Select every line in the records that contains the word "edecekler", and copy each one. The match is case-sensitive.

• _Dataset_
==========
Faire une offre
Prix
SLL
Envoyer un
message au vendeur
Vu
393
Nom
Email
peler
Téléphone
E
==========
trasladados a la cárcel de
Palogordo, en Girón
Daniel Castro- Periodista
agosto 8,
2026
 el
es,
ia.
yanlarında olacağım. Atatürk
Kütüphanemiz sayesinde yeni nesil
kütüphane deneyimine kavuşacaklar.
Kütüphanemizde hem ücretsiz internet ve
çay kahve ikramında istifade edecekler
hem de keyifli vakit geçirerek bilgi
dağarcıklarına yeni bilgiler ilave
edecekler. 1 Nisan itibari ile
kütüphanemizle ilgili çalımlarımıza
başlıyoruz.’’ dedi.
==========
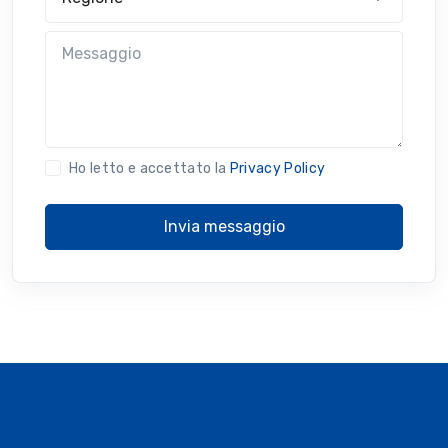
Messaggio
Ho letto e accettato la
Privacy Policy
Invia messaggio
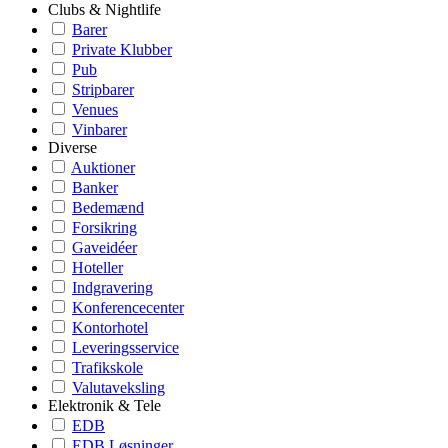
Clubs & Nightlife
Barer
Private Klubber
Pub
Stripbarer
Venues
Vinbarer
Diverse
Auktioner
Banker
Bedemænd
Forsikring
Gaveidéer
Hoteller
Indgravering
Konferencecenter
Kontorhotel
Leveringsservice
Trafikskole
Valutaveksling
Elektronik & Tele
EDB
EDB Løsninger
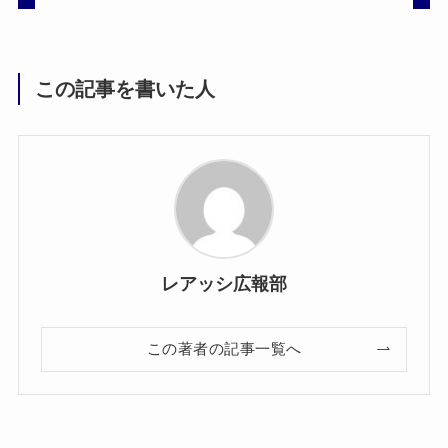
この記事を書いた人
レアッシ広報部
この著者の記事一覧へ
==========
• _Solution to this exercise_
çay kahve ikramında istifade edecekler
edecekler. 1 Nisan itibari ile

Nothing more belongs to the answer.